Hide ya kids... Purdue Pete is back in town.
Hide ya kids... Purdue Pete is back in town.
id this the new one or what they are going back to?
The new one was a prototype only. I don't think the new costume was ever used at any university events.
The new one and the old one:
and wears Frankenstein boots.
Neither of them look all that great to begin with. I guess I don't see where the new one is all that much worse than the original.
So you're saying Johnny Damon's post-baseball plans have been nixed.
The old one looks like just an ordinary child molester.
So, OK I guess.
Who is the guy on the left with the big hat?
Purdue Pete is nightmare fuel, period.
No more than say....
Or this guy...
Pfft. I eat Buckeyes for breakfast.
But Brutus is still pretty scary.
I guess it's different when you grow up in Michigan, but Buckeye hoopla has been all over the place as long as I can remember. Buckeye players and logos are used in TV ads and news broadcasts. Heck, going to class today I saw three different "Beat Michigan" T-shirts. The hot new trend these days is to cover up m's on signs with duct tape so that "Central Campus" on a sign reads "Central Ca=pus," or "Mathematics" reads "=athe=atics." It's frankly embarrasing that the university lets people embellish its signs like that in the name of "school spirit." Maybe after a week or two but come on, campus signs have been taped up like that since at least August.
Not to an Ohio Bobcat...
You eat pieces of shit for breakfast?
Sparty and Brutus look like happy, normal mascots. Pete on the other hand looks like he wants to kill you and wear you as a skin suit.
From an ESPN article:
"Why the makeover for Purdue Pete?
He's scaring the children.
"Look, I'm the one who gets the phone calls from parents who say that big face scares their 3-year-old," said Morgan Burke, athletic director."
I think this could be the basis for a dynamite episode on "Criminal Minds."
But isn't the whole point of having a mascot to appeal to children? I don't think adults care that much about people in furry costumes.
Fuck, I hate Brutus the Buckeye. The Ohio cougar is my hero!
So State and PU spend money on research, development, market research, and prototypes only to shit can the whole project when their respective fan base gives them the big FU?
Reminiscent of the GAP logo:
You win some, you lose some. But you live... you live to fight another day.
This is one of the reasons that I am happy Michigan does not have an on field mascot.
I could get behind Michigan having a real wolverine on the sidelines though. Heck, they could have one of the cages like the Raptor cage in Jurassic Park on a shaker table with a sound board.
I read about Fielding Yost arranging to have a live wolverine be wheeled around the big house at games in the early 30's.

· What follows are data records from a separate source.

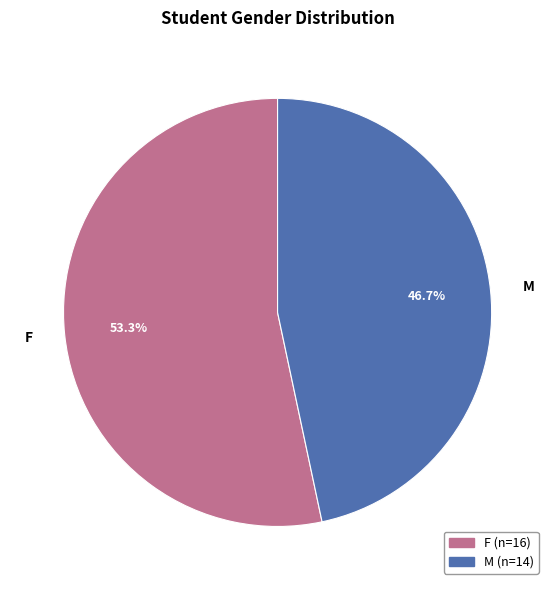

Rank the categories by value from highest to lowest.

F, M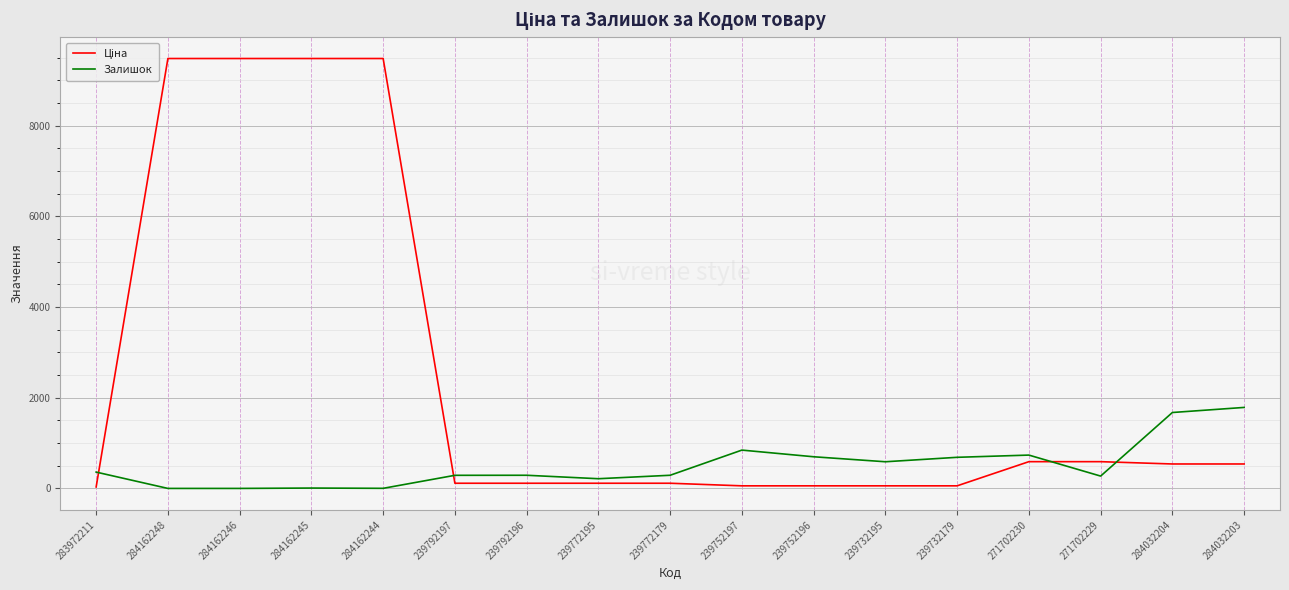

How many lines are shown in the chart?

2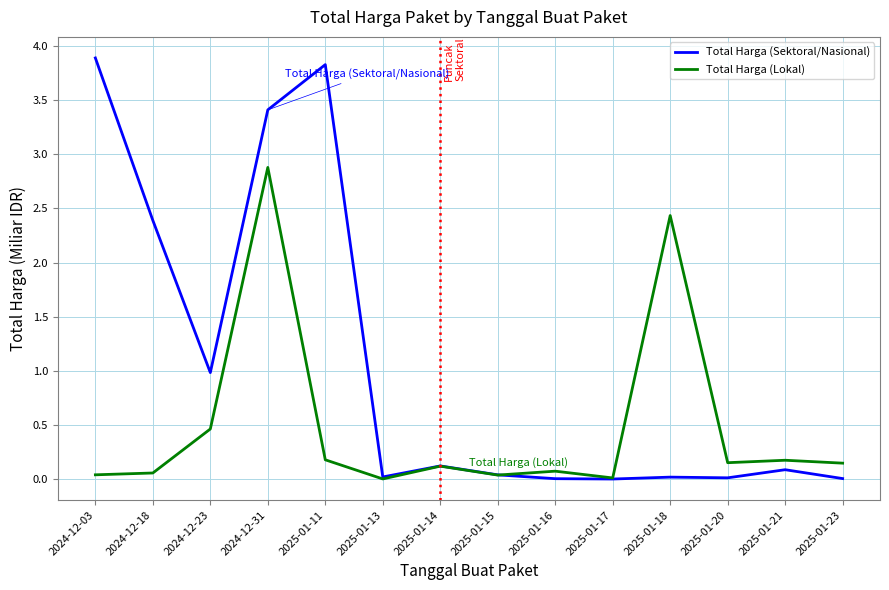

After their last crossing, which series has the higher values: Total Harga (Sektoral/Nasional) or Total Harga (Lokal)?

Total Harga (Lokal)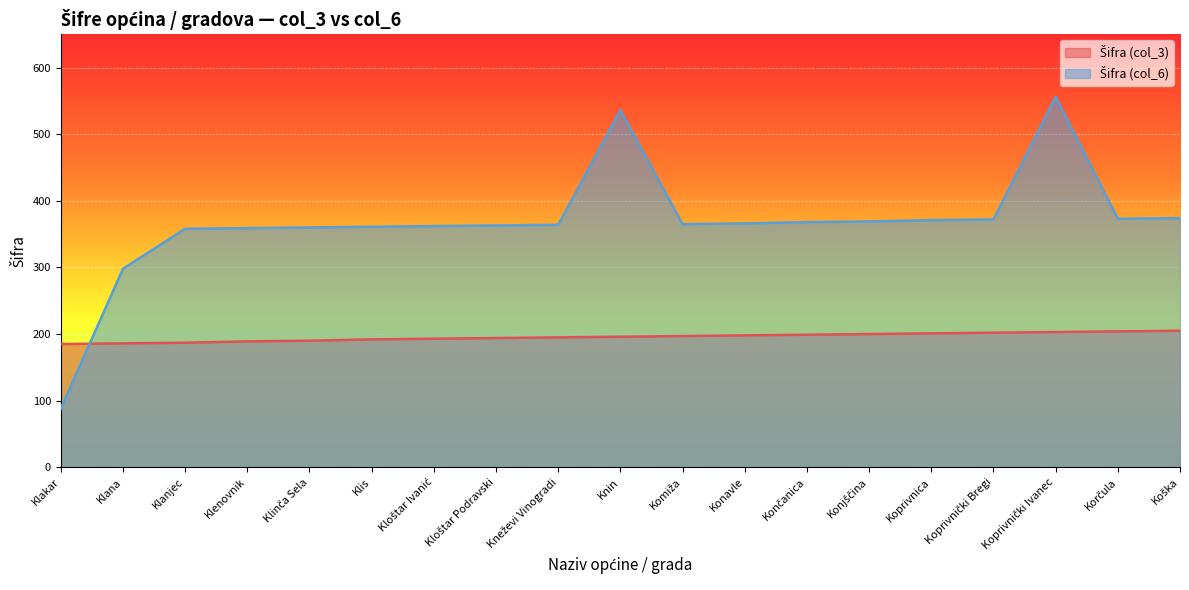

Which has a higher value, Kneževi Vinogradi or Konjščina?

Konjščina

He was inspired to do that after Wisconsin had made it a habit of wheeling a caged badger at their home games...(most likely the only time we copied Wisconsin in anything).
I believe that little tradition only lasted a couple years because it was too much of a hassle trying to get the wolverine in it's cage without being, you know, mauled to death.
But if they ever want to try it these days, I think those 2 wolverines still live at the Detroit Zoo. An MSU fan who works there named them "Sparty" and "Bucky."
"Bennie" and "Biff" were introduced that year to commemorate the opening of Michigan Stadium. The concept was soon scrapped, as wolverines don't like being caged.
I'm still with the guy that suggested the Jurassic Park-style cage. We can just get one of those big metal moving crates they used on Ilsa Nublar. The only guy that will have to worry about being mauled is the gatekeeper.
Is it just me, or does the old Purdue Pete look like Kevin Mchale?
They should have made PP either with an angry face, or a happy one -- pick one or the other, and go with it. Instead, they opted for some strange hybrid of both with an incredibly disturbing & vacant stare.
Look into PP's eyes; there is nothing there. They are dead. These are the eyes of a serial killer.
They still both remind me of the Murray's Auto Parts guy, in a terrifying, childhood nightmares sort of way.
IIRC the concept of a walkaround costume mascot was proposed ~1990. It was almost as dorky looking as the fake Michigan mascot being pummeled by MSU fans that made it onto that Bryant Gumbel HBO show.
And much dumber than the Willy The Wolverine that prowls the sidelines at Grove City College in PA (red wings/stripes on white helmets btw):
That's not too bad but it doesn't look like a wolverine. Looks more like a wolf who died his hair slightly blonde.
I honestly cant tell the difference? It just looks like the new one ate a shit ton of pizzas and played WoW for a year straight.
So Purdue Pete finally finished freshman year?
no srsly, WTF. ANSWER ME PURDUE!
Purdue has that damn train already, why don't they just get rid of the stupid, creepy head? The body is just some football player, I don't think they make boilers wearing pads...
It's not really even a full-scale mascot. It's like the kid that went out on Halloween with the Spiderman mask and his winter jacket over the rest. Not a full costume - not a real mascot.
So you're saying it's not a mask at all but that dude from that Cher and Sam Elliot movie?